(Dataset entries)
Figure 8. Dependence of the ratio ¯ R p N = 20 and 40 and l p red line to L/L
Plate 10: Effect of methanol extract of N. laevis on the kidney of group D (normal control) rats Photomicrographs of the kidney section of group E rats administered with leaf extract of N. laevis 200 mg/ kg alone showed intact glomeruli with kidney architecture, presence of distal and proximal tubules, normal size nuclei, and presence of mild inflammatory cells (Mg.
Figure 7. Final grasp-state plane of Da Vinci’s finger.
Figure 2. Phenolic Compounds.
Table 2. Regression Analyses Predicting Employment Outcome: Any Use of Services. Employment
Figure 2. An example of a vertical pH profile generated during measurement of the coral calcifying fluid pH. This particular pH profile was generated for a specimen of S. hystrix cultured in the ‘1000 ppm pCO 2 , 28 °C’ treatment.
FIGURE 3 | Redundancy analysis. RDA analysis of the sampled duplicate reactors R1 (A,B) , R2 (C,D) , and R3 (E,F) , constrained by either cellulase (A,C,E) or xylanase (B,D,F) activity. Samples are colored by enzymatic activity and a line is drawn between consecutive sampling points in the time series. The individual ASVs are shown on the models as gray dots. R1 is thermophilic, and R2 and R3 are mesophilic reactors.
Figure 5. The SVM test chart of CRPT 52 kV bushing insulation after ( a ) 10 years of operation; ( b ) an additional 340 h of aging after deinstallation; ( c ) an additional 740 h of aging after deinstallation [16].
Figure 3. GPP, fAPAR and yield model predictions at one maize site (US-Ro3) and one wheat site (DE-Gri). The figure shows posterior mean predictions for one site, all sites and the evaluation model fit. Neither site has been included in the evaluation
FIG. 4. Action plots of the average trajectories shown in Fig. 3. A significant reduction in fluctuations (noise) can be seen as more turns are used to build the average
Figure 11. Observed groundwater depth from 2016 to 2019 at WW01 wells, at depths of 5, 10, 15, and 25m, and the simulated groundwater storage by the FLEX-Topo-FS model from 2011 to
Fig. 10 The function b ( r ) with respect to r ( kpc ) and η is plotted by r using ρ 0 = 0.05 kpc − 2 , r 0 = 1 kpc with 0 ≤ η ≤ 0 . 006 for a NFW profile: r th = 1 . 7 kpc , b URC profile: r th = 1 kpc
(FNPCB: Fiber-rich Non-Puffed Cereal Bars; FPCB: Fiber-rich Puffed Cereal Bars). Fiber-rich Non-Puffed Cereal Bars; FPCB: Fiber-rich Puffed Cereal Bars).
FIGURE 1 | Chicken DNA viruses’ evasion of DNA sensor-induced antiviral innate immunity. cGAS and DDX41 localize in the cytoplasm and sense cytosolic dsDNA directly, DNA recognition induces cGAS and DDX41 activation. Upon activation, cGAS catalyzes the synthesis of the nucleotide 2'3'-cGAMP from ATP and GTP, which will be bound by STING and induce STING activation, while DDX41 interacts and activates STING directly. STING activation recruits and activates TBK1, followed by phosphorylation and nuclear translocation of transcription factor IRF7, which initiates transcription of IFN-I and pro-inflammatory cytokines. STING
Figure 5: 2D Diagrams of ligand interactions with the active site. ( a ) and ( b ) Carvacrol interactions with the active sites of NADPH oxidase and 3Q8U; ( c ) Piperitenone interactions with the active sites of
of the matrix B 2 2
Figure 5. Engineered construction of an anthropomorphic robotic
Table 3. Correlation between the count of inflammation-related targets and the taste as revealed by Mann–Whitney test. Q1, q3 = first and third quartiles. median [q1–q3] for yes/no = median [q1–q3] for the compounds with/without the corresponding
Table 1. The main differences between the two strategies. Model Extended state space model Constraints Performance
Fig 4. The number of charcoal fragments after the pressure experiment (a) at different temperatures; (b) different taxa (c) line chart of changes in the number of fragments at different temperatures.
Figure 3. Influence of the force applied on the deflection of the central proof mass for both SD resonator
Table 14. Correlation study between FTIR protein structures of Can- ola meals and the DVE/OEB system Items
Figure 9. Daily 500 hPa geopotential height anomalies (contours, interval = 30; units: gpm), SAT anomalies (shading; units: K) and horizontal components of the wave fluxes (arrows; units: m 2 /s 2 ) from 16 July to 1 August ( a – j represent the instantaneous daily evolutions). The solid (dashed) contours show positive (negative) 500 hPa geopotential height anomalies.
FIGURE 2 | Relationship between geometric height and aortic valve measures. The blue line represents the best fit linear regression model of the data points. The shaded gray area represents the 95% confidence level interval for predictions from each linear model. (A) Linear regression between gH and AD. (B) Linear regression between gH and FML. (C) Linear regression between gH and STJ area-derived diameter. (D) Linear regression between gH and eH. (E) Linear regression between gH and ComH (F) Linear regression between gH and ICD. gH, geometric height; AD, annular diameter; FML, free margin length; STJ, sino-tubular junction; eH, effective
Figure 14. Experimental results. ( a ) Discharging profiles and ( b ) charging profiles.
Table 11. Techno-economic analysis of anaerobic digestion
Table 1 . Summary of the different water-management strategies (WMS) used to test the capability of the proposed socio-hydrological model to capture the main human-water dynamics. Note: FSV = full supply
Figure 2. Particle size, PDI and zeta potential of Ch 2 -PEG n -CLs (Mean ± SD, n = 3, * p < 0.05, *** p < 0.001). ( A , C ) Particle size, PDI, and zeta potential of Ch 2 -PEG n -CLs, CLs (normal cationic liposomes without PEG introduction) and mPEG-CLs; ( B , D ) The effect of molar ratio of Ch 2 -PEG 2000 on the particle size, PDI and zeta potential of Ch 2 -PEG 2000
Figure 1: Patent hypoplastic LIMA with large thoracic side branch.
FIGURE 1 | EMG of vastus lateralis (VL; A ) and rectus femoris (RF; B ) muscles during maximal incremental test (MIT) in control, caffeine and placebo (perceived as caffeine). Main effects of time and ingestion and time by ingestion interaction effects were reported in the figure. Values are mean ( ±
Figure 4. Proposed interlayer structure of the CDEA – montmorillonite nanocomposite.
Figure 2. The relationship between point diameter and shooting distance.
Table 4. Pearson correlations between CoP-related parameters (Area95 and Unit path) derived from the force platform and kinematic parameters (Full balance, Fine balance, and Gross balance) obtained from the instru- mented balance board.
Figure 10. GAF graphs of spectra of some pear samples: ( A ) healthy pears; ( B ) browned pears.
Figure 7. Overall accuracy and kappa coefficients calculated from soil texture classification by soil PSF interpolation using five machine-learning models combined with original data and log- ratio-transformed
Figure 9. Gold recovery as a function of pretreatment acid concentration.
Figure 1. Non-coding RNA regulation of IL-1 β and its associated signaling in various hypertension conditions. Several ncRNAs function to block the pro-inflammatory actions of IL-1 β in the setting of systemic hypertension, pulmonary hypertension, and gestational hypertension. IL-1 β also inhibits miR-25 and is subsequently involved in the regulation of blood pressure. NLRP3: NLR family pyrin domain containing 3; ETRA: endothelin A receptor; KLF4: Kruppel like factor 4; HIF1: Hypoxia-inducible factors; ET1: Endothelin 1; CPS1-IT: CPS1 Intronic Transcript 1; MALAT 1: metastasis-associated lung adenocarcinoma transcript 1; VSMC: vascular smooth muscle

§ **What you will do**
The reply must present every entry, transcribed with its exact wording.

§ **Answer for the task**
Figure 8. Dependence of the ratio ¯ R p N = 20 and 40 and l p red line to L/L
Plate 10: Effect of methanol extract of N. laevis on the kidney of group D (normal control) rats Photomicrographs of the kidney section of group E rats administered with leaf extract of N. laevis 200 mg/ kg alone showed intact glomeruli with kidney architecture, presence of distal and proximal tubules, normal size nuclei, and presence of mild inflammatory cells (Mg.
Figure 7. Final grasp-state plane of Da Vinci’s finger.
Figure 2. Phenolic Compounds.
Table 2. Regression Analyses Predicting Employment Outcome: Any Use of Services. Employment
Figure 2. An example of a vertical pH profile generated during measurement of the coral calcifying fluid pH. This particular pH profile was generated for a specimen of S. hystrix cultured in the ‘1000 ppm pCO 2 , 28 °C’ treatment.
FIGURE 3 | Redundancy analysis. RDA analysis of the sampled duplicate reactors R1 (A,B) , R2 (C,D) , and R3 (E,F) , constrained by either cellulase (A,C,E) or xylanase (B,D,F) activity. Samples are colored by enzymatic activity and a line is drawn between consecutive sampling points in the time series. The individual ASVs are shown on the models as gray dots. R1 is thermophilic, and R2 and R3 are mesophilic reactors.
Figure 5. The SVM test chart of CRPT 52 kV bushing insulation after ( a ) 10 years of operation; ( b ) an additional 340 h of aging after deinstallation; ( c ) an additional 740 h of aging after deinstallation [16].
Figure 3. GPP, fAPAR and yield model predictions at one maize site (US-Ro3) and one wheat site (DE-Gri). The figure shows posterior mean predictions for one site, all sites and the evaluation model fit. Neither site has been included in the evaluation
FIG. 4. Action plots of the average trajectories shown in Fig. 3. A significant reduction in fluctuations (noise) can be seen as more turns are used to build the average
Figure 11. Observed groundwater depth from 2016 to 2019 at WW01 wells, at depths of 5, 10, 15, and 25m, and the simulated groundwater storage by the FLEX-Topo-FS model from 2011 to
Fig. 10 The function b ( r ) with respect to r ( kpc ) and η is plotted by r using ρ 0 = 0.05 kpc − 2 , r 0 = 1 kpc with 0 ≤ η ≤ 0 . 006 for a NFW profile: r th = 1 . 7 kpc , b URC profile: r th = 1 kpc
(FNPCB: Fiber-rich Non-Puffed Cereal Bars; FPCB: Fiber-rich Puffed Cereal Bars). Fiber-rich Non-Puffed Cereal Bars; FPCB: Fiber-rich Puffed Cereal Bars).
FIGURE 1 | Chicken DNA viruses’ evasion of DNA sensor-induced antiviral innate immunity. cGAS and DDX41 localize in the cytoplasm and sense cytosolic dsDNA directly, DNA recognition induces cGAS and DDX41 activation. Upon activation, cGAS catalyzes the synthesis of the nucleotide 2'3'-cGAMP from ATP and GTP, which will be bound by STING and induce STING activation, while DDX41 interacts and activates STING directly. STING activation recruits and activates TBK1, followed by phosphorylation and nuclear translocation of transcription factor IRF7, which initiates transcription of IFN-I and pro-inflammatory cytokines. STING
Figure 5: 2D Diagrams of ligand interactions with the active site. ( a ) and ( b ) Carvacrol interactions with the active sites of NADPH oxidase and 3Q8U; ( c ) Piperitenone interactions with the active sites of
of the matrix B 2 2
Figure 5. Engineered construction of an anthropomorphic robotic
Table 3. Correlation between the count of inflammation-related targets and the taste as revealed by Mann–Whitney test. Q1, q3 = first and third quartiles. median [q1–q3] for yes/no = median [q1–q3] for the compounds with/without the corresponding
Table 1. The main differences between the two strategies. Model Extended state space model Constraints Performance
Fig 4. The number of charcoal fragments after the pressure experiment (a) at different temperatures; (b) different taxa (c) line chart of changes in the number of fragments at different temperatures.
Figure 3. Influence of the force applied on the deflection of the central proof mass for both SD resonator
Table 14. Correlation study between FTIR protein structures of Can- ola meals and the DVE/OEB system Items
Figure 9. Daily 500 hPa geopotential height anomalies (contours, interval = 30; units: gpm), SAT anomalies (shading; units: K) and horizontal components of the wave fluxes (arrows; units: m 2 /s 2 ) from 16 July to 1 August ( a – j represent the instantaneous daily evolutions). The solid (dashed) contours show positive (negative) 500 hPa geopotential height anomalies.
FIGURE 2 | Relationship between geometric height and aortic valve measures. The blue line represents the best fit linear regression model of the data points. The shaded gray area represents the 95% confidence level interval for predictions from each linear model. (A) Linear regression between gH and AD. (B) Linear regression between gH and FML. (C) Linear regression between gH and STJ area-derived diameter. (D) Linear regression between gH and eH. (E) Linear regression between gH and ComH (F) Linear regression between gH and ICD. gH, geometric height; AD, annular diameter; FML, free margin length; STJ, sino-tubular junction; eH, effective
Figure 14. Experimental results. ( a ) Discharging profiles and ( b ) charging profiles.
Table 11. Techno-economic analysis of anaerobic digestion
Table 1 . Summary of the different water-management strategies (WMS) used to test the capability of the proposed socio-hydrological model to capture the main human-water dynamics. Note: FSV = full supply
Figure 2. Particle size, PDI and zeta potential of Ch 2 -PEG n -CLs (Mean ± SD, n = 3, * p < 0.05, *** p < 0.001). ( A , C ) Particle size, PDI, and zeta potential of Ch 2 -PEG n -CLs, CLs (normal cationic liposomes without PEG introduction) and mPEG-CLs; ( B , D ) The effect of molar ratio of Ch 2 -PEG 2000 on the particle size, PDI and zeta potential of Ch 2 -PEG 2000
Figure 1: Patent hypoplastic LIMA with large thoracic side branch.
FIGURE 1 | EMG of vastus lateralis (VL; A ) and rectus femoris (RF; B ) muscles during maximal incremental test (MIT) in control, caffeine and placebo (perceived as caffeine). Main effects of time and ingestion and time by ingestion interaction effects were reported in the figure. Values are mean ( ±
Figure 4. Proposed interlayer structure of the CDEA – montmorillonite nanocomposite.
Figure 2. The relationship between point diameter and shooting distance.
Table 4. Pearson correlations between CoP-related parameters (Area95 and Unit path) derived from the force platform and kinematic parameters (Full balance, Fine balance, and Gross balance) obtained from the instru- mented balance board.
Figure 10. GAF graphs of spectra of some pear samples: ( A ) healthy pears; ( B ) browned pears.
Figure 7. Overall accuracy and kappa coefficients calculated from soil texture classification by soil PSF interpolation using five machine-learning models combined with original data and log- ratio-transformed
Figure 9. Gold recovery as a function of pretreatment acid concentration.
Figure 1. Non-coding RNA regulation of IL-1 β and its associated signaling in various hypertension conditions. Several ncRNAs function to block the pro-inflammatory actions of IL-1 β in the setting of systemic hypertension, pulmonary hypertension, and gestational hypertension. IL-1 β also inhibits miR-25 and is subsequently involved in the regulation of blood pressure. NLRP3: NLR family pyrin domain containing 3; ETRA: endothelin A receptor; KLF4: Kruppel like factor 4; HIF1: Hypoxia-inducible factors; ET1: Endothelin 1; CPS1-IT: CPS1 Intronic Transcript 1; MALAT 1: metastasis-associated lung adenocarcinoma transcript 1; VSMC: vascular smooth muscle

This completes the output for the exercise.